Reusable Patterns From This Build
- Nested DOM for responsive animations — any text wrap scenario
- Two-gate pattern — any multi-source async sync
- Debounced persistence — any frequent-input app
- CSS variables for live design — any theme/color-tweak app
- Per-type polymorphism via state keys — any multi-mode app
- Graceful API fallbacks — any feature using browser APIs
- Safe area padding per aspect ratio — any responsive video app
- Dynamic parameter reading in loops — any live-updating animation
See autotuber.md Part 7 for full implementation guide.
How to Extend
Add a new animation type:
- Add to state:
state.animations.newType = 'typewriter'
- Add dropdown in UI
- Branch in startTyping():
if (animType === 'newType') {
// Your code here
revealDone = true;
}
- Done.
Add a new format:
- Add CSS:
#screen-wrapper.format-new { aspect-ratio: X / Y; }
- Add padding:
#screen-wrapper.format-new #dynamic-content { padding: ...%; }
- Add button in UI
- Done (format-specific CSS applies automatically).
Add persistence for a new setting:
- Add to state object
- Done (persistState() already saves whole state).
Session Artifacts
- autotuber.html — Full app (1,662 lines)
- autotuber.md — Implementation guide (873 lines, 10 lessons)
- TUTORIAL.md — Web dev teaching guide (600+ lines)
- autotuber_session.md — This file
Total documentation: 1,500+ lines of reusable patterns & lessons.
Summary of what makes playback epic now:
Synth engine (Audio IIFE) — pure Web Audio, single AudioContext, master gain, cached noise buffer.
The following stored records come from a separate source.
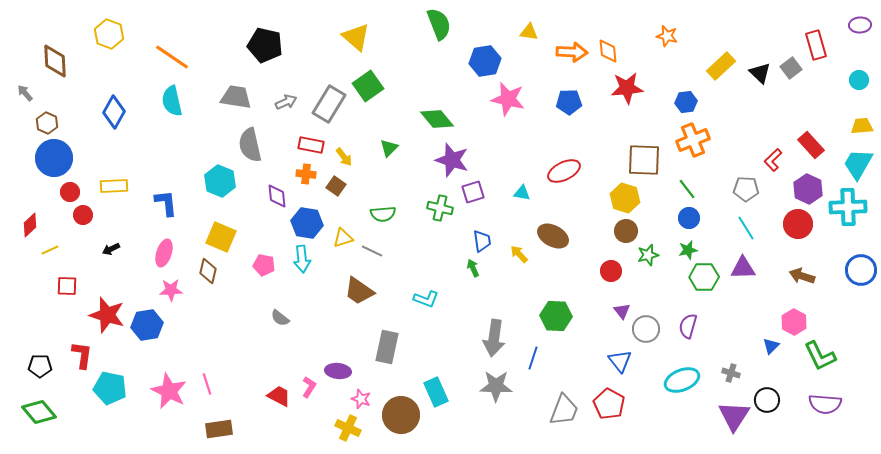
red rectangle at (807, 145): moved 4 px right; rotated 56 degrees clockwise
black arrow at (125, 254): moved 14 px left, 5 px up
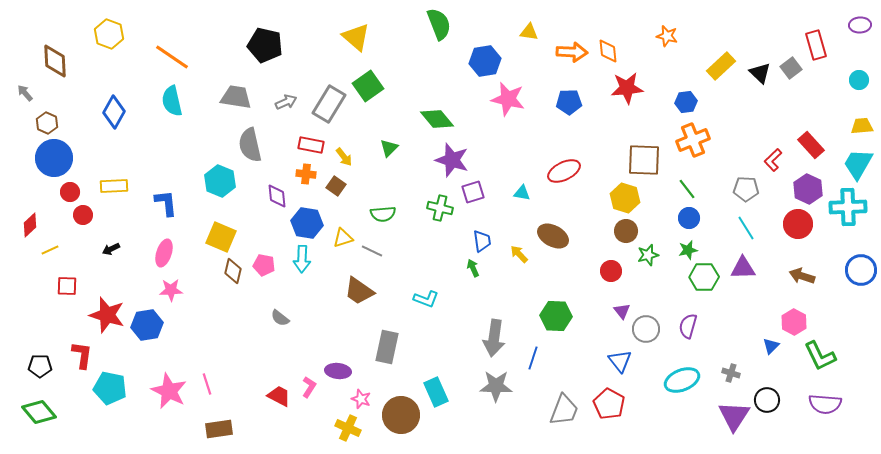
cyan arrow at (302, 259): rotated 8 degrees clockwise
brown diamond at (208, 271): moved 25 px right
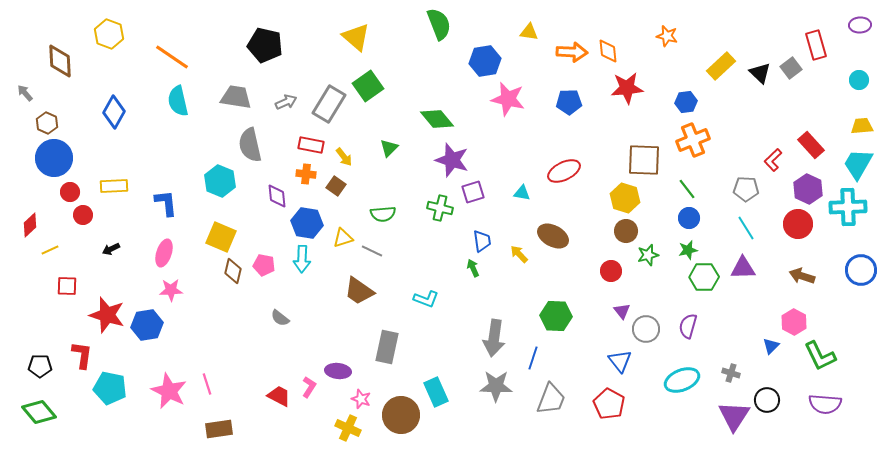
brown diamond at (55, 61): moved 5 px right
cyan semicircle at (172, 101): moved 6 px right
gray trapezoid at (564, 410): moved 13 px left, 11 px up
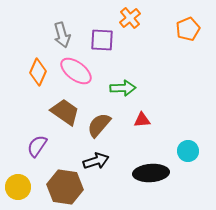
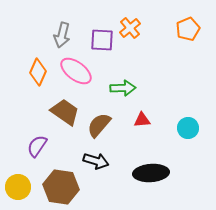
orange cross: moved 10 px down
gray arrow: rotated 30 degrees clockwise
cyan circle: moved 23 px up
black arrow: rotated 35 degrees clockwise
brown hexagon: moved 4 px left
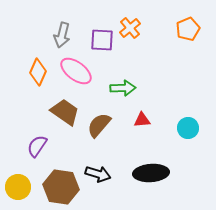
black arrow: moved 2 px right, 13 px down
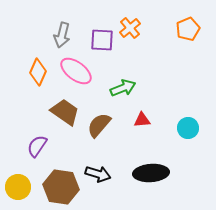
green arrow: rotated 20 degrees counterclockwise
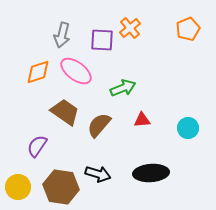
orange diamond: rotated 48 degrees clockwise
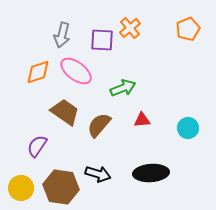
yellow circle: moved 3 px right, 1 px down
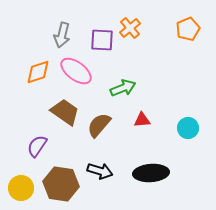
black arrow: moved 2 px right, 3 px up
brown hexagon: moved 3 px up
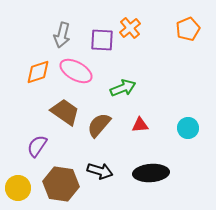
pink ellipse: rotated 8 degrees counterclockwise
red triangle: moved 2 px left, 5 px down
yellow circle: moved 3 px left
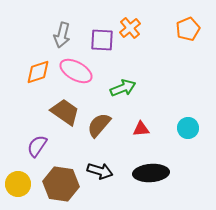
red triangle: moved 1 px right, 4 px down
yellow circle: moved 4 px up
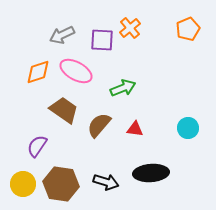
gray arrow: rotated 50 degrees clockwise
brown trapezoid: moved 1 px left, 2 px up
red triangle: moved 6 px left; rotated 12 degrees clockwise
black arrow: moved 6 px right, 11 px down
yellow circle: moved 5 px right
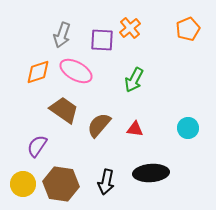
gray arrow: rotated 45 degrees counterclockwise
green arrow: moved 11 px right, 8 px up; rotated 140 degrees clockwise
black arrow: rotated 85 degrees clockwise
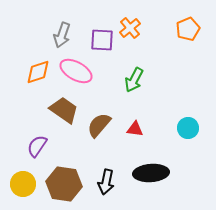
brown hexagon: moved 3 px right
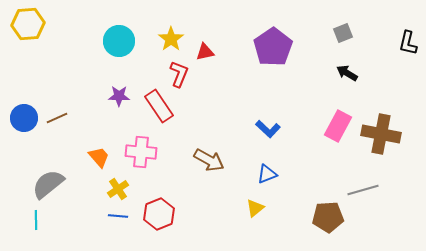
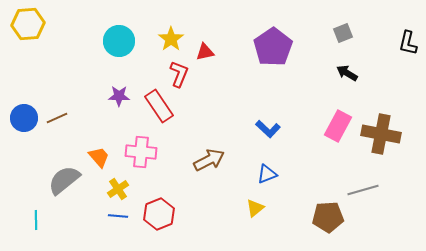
brown arrow: rotated 56 degrees counterclockwise
gray semicircle: moved 16 px right, 4 px up
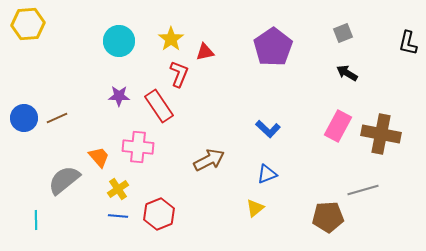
pink cross: moved 3 px left, 5 px up
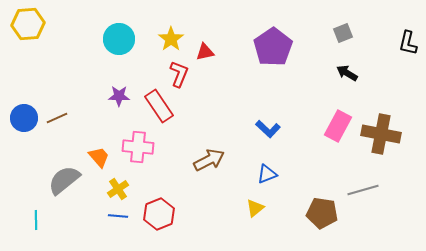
cyan circle: moved 2 px up
brown pentagon: moved 6 px left, 4 px up; rotated 12 degrees clockwise
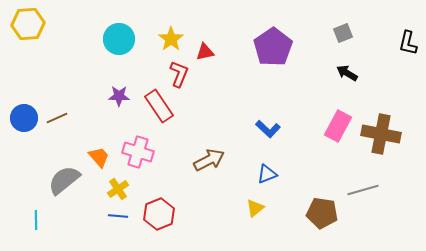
pink cross: moved 5 px down; rotated 12 degrees clockwise
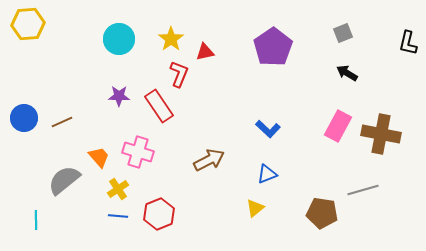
brown line: moved 5 px right, 4 px down
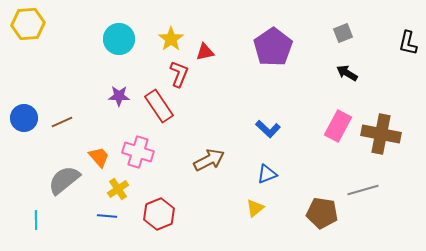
blue line: moved 11 px left
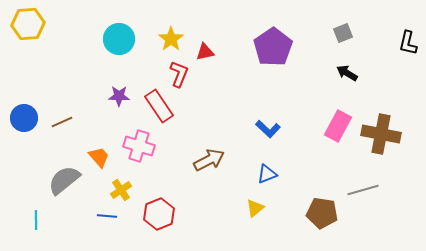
pink cross: moved 1 px right, 6 px up
yellow cross: moved 3 px right, 1 px down
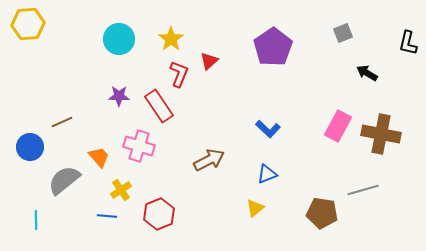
red triangle: moved 4 px right, 9 px down; rotated 30 degrees counterclockwise
black arrow: moved 20 px right
blue circle: moved 6 px right, 29 px down
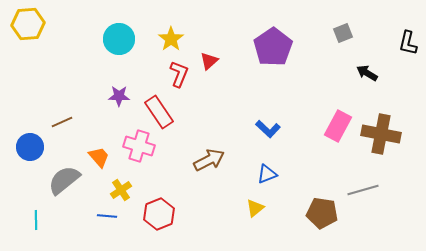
red rectangle: moved 6 px down
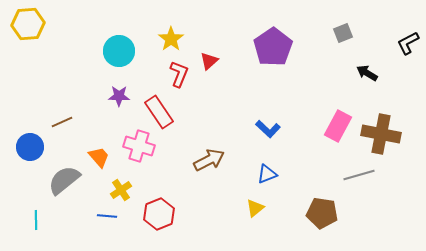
cyan circle: moved 12 px down
black L-shape: rotated 50 degrees clockwise
gray line: moved 4 px left, 15 px up
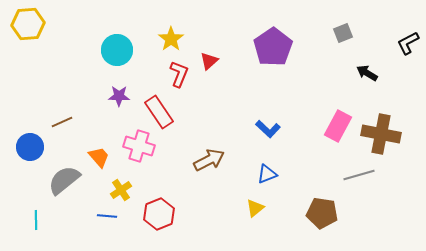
cyan circle: moved 2 px left, 1 px up
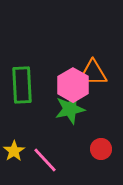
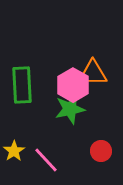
red circle: moved 2 px down
pink line: moved 1 px right
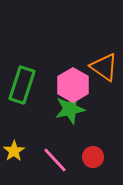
orange triangle: moved 11 px right, 6 px up; rotated 36 degrees clockwise
green rectangle: rotated 21 degrees clockwise
red circle: moved 8 px left, 6 px down
pink line: moved 9 px right
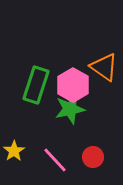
green rectangle: moved 14 px right
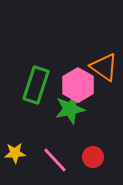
pink hexagon: moved 5 px right
yellow star: moved 1 px right, 2 px down; rotated 30 degrees clockwise
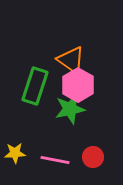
orange triangle: moved 33 px left, 7 px up
green rectangle: moved 1 px left, 1 px down
pink line: rotated 36 degrees counterclockwise
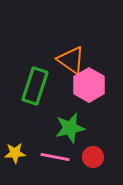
pink hexagon: moved 11 px right
green star: moved 19 px down
pink line: moved 3 px up
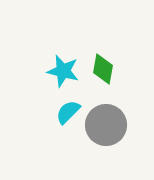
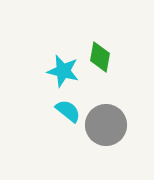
green diamond: moved 3 px left, 12 px up
cyan semicircle: moved 1 px up; rotated 84 degrees clockwise
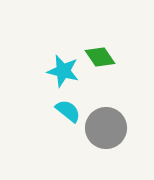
green diamond: rotated 44 degrees counterclockwise
gray circle: moved 3 px down
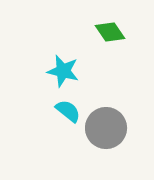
green diamond: moved 10 px right, 25 px up
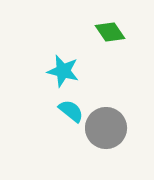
cyan semicircle: moved 3 px right
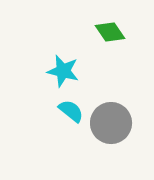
gray circle: moved 5 px right, 5 px up
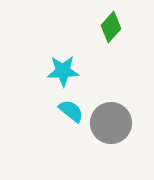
green diamond: moved 1 px right, 5 px up; rotated 76 degrees clockwise
cyan star: rotated 16 degrees counterclockwise
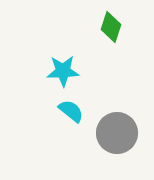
green diamond: rotated 24 degrees counterclockwise
gray circle: moved 6 px right, 10 px down
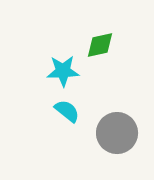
green diamond: moved 11 px left, 18 px down; rotated 60 degrees clockwise
cyan semicircle: moved 4 px left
Exposes trigger(kind), setVolume(), demo().
Three sound packs, each implementing 7 events:
Synthwave (default) — sawtooth booms + noise sweeps + sine shimmers, matches the CRT/retro theme
Arcade / Chiptune — pure square-wave arpeggios
Minimal — subtle sines, almost silent
Event hooks:
boot → startPlayback (rising arpeggio at playback start)
title / section → updateLayout (stinger on layout change only, not every text update)
transition / glitch → triggerTransition (glitch for static transition, whoosh for others)
type → typeLoop (every 2nd non-whitespace char, random pitch jitter for variety)
end → stopPlayback (resolving chord; only if was actually playing)
Settings UI — enable toggle, volume slider (live-applies via masterGain), pack selector, test button that plays a sampler of all 7 events. Persisted to IndexedDB.
Exports: since the synth output goes to the tab’s audio destination, getDisplayMedia({audio: true}) captures it alongside TTS — the MP4 will contain everything you hear.
Next Session Checklist
Status: Ready for production. Robust, well-documented, maintainable.